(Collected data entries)

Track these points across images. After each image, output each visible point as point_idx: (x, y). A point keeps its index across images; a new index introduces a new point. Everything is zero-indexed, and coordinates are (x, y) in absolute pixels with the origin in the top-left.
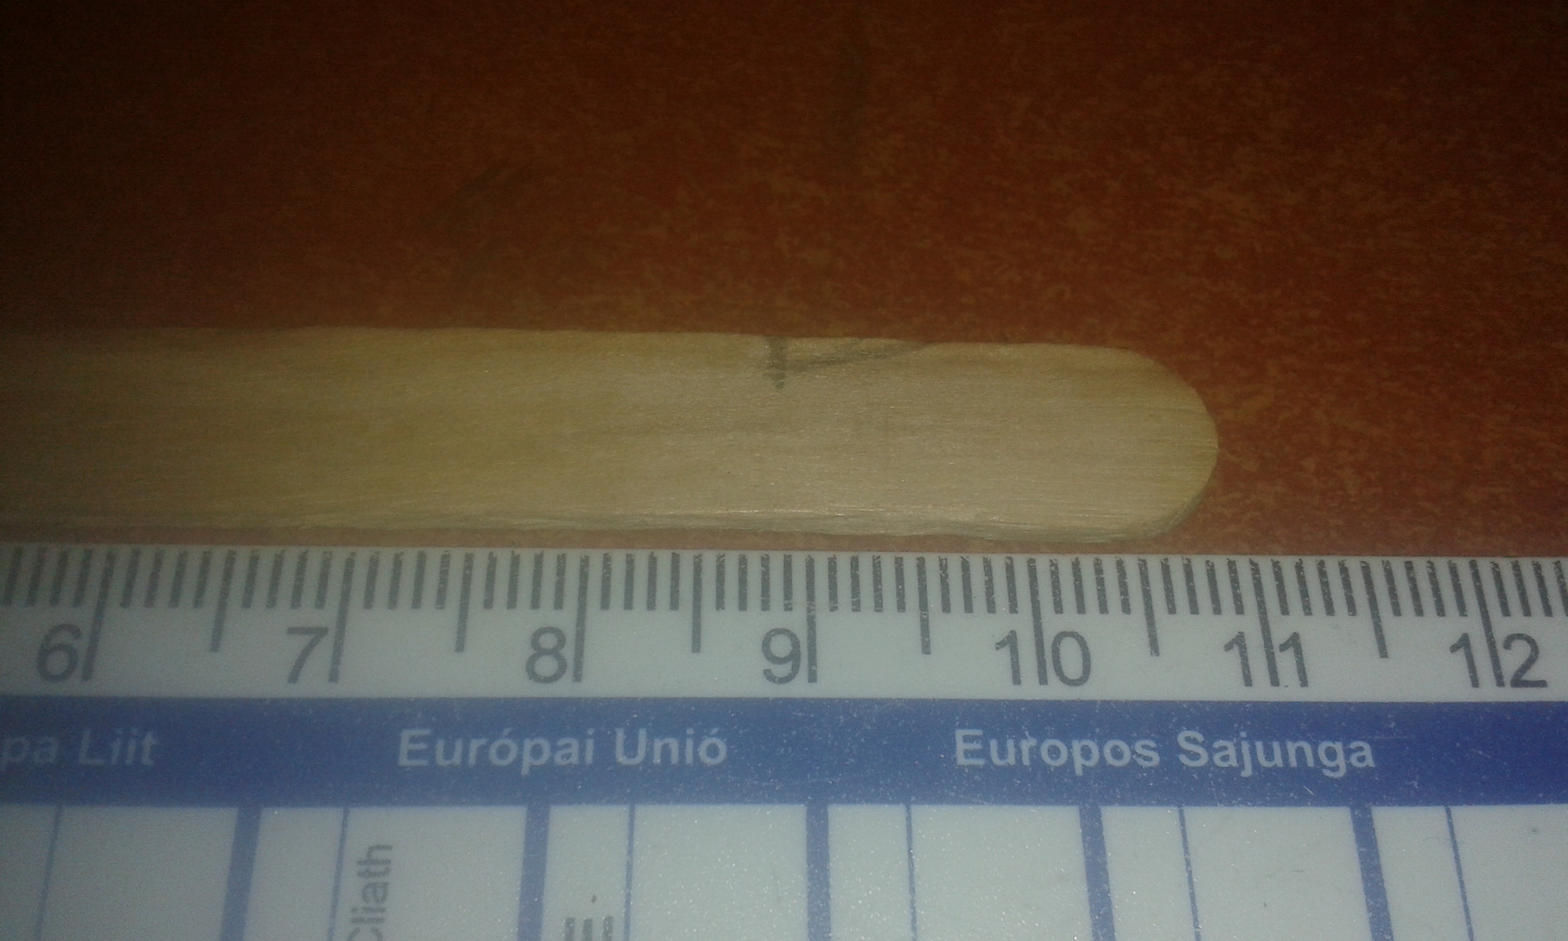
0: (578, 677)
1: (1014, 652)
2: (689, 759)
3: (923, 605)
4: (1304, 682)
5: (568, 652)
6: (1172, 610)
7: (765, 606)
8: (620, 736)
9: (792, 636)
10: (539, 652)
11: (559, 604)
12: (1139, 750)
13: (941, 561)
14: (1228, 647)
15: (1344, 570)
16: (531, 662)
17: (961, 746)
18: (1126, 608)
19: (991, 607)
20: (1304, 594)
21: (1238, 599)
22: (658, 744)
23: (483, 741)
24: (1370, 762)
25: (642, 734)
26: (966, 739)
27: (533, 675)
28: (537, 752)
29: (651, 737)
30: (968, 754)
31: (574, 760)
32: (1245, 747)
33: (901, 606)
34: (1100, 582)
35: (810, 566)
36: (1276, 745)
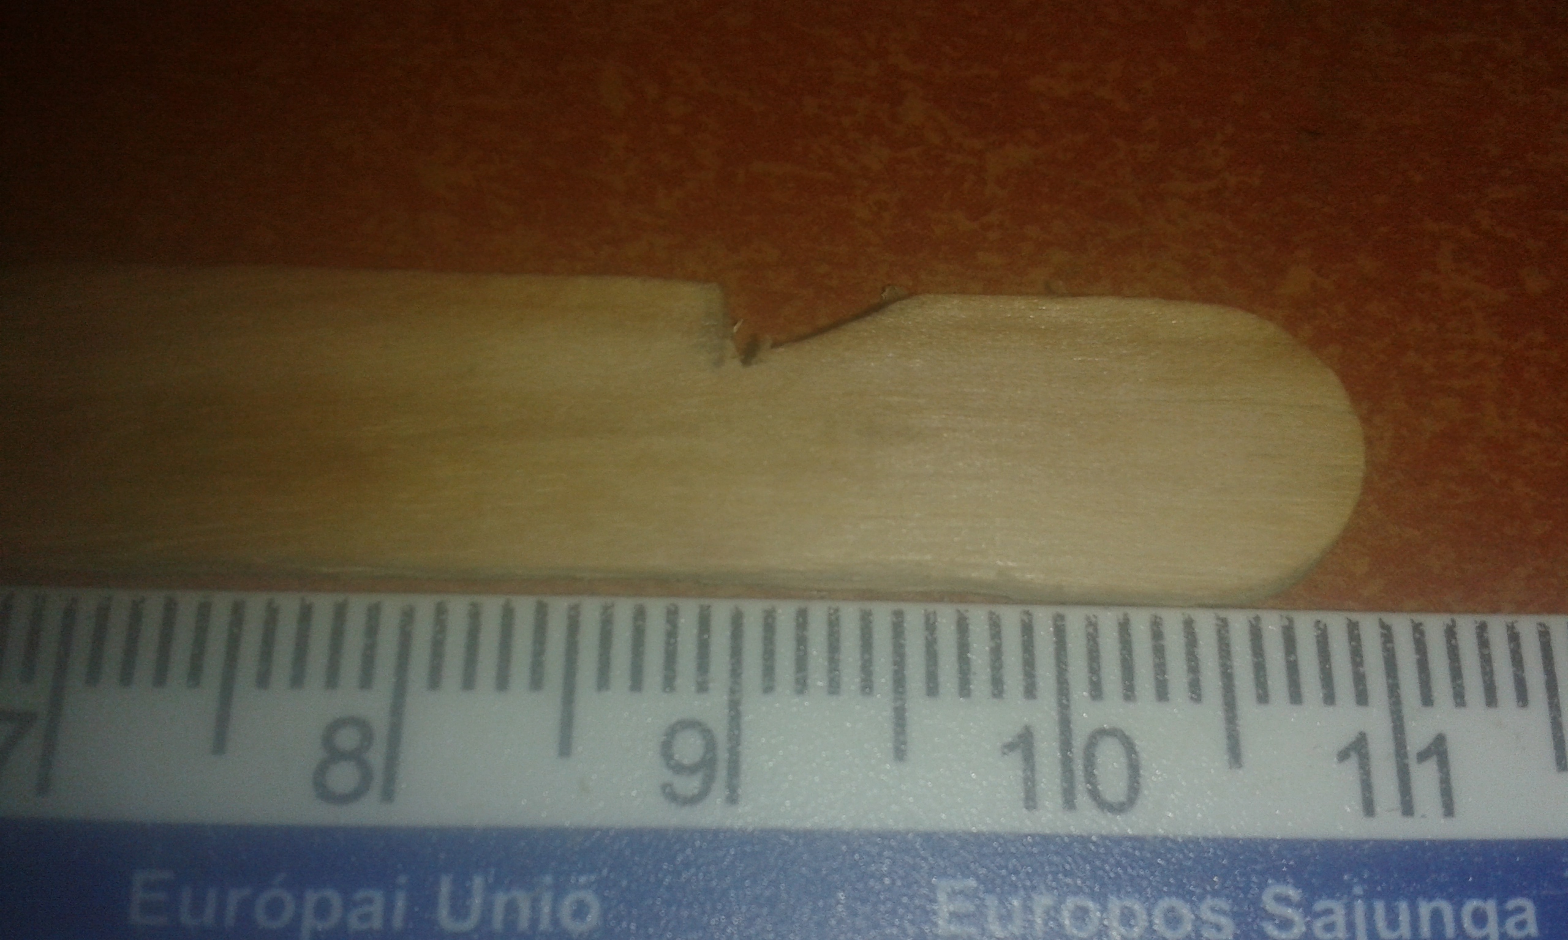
0: (388, 795)
1: (1029, 759)
2: (545, 924)
3: (899, 682)
4: (1449, 810)
5: (376, 757)
6: (1263, 697)
7: (669, 682)
8: (445, 887)
9: (707, 733)
10: (334, 755)
11: (366, 680)
12: (1206, 914)
13: (927, 618)
14: (1343, 756)
15: (1514, 637)
16: (322, 770)
17: (944, 907)
18: (1195, 690)
19: (997, 686)
20: (1456, 673)
21: (1359, 679)
22: (500, 900)
23: (246, 892)
24: (1532, 929)
25: (478, 882)
26: (953, 894)
27: (324, 793)
28: (323, 909)
29: (490, 889)
30: (955, 916)
31: (377, 923)
32: (1360, 906)
33: (867, 686)
34: (1159, 651)
35: (737, 622)
36: (1403, 907)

* **What is expected**
With the pictures left aside, write out all of the records above exactly.

* **Your solution**
Track these points across images. After each image, output each visible point as point_idx: (x, y). A point keeps its index across images; a new index introduces a new point. Everything is zero-indexed, and coordinates are (x, y) in absolute pixels with the origin in the top-left.
0: (578, 677)
1: (1014, 652)
2: (689, 759)
3: (923, 605)
4: (1304, 682)
5: (568, 652)
6: (1172, 610)
7: (765, 606)
8: (620, 736)
9: (792, 636)
10: (539, 652)
11: (559, 604)
12: (1139, 750)
13: (941, 561)
14: (1228, 647)
15: (1344, 570)
16: (531, 662)
17: (961, 746)
18: (1126, 608)
19: (991, 607)
20: (1304, 594)
21: (1238, 599)
22: (658, 744)
23: (483, 741)
24: (1370, 762)
25: (642, 734)
26: (966, 739)
27: (533, 675)
28: (537, 752)
29: (651, 737)
30: (968, 754)
31: (574, 760)
32: (1245, 747)
33: (901, 606)
34: (1100, 582)
35: (810, 566)
36: (1276, 745)
0: (388, 795)
1: (1029, 759)
2: (545, 924)
3: (899, 682)
4: (1449, 810)
5: (376, 757)
6: (1263, 697)
7: (669, 682)
8: (445, 887)
9: (707, 733)
10: (334, 755)
11: (366, 680)
12: (1206, 914)
13: (927, 618)
14: (1343, 756)
15: (1514, 637)
16: (322, 770)
17: (944, 907)
18: (1195, 690)
19: (997, 686)
20: (1456, 673)
21: (1359, 679)
22: (500, 900)
23: (246, 892)
24: (1532, 929)
25: (478, 882)
26: (953, 894)
27: (324, 793)
28: (323, 909)
29: (490, 889)
30: (955, 916)
31: (377, 923)
32: (1360, 906)
33: (867, 686)
34: (1159, 651)
35: (737, 622)
36: (1403, 907)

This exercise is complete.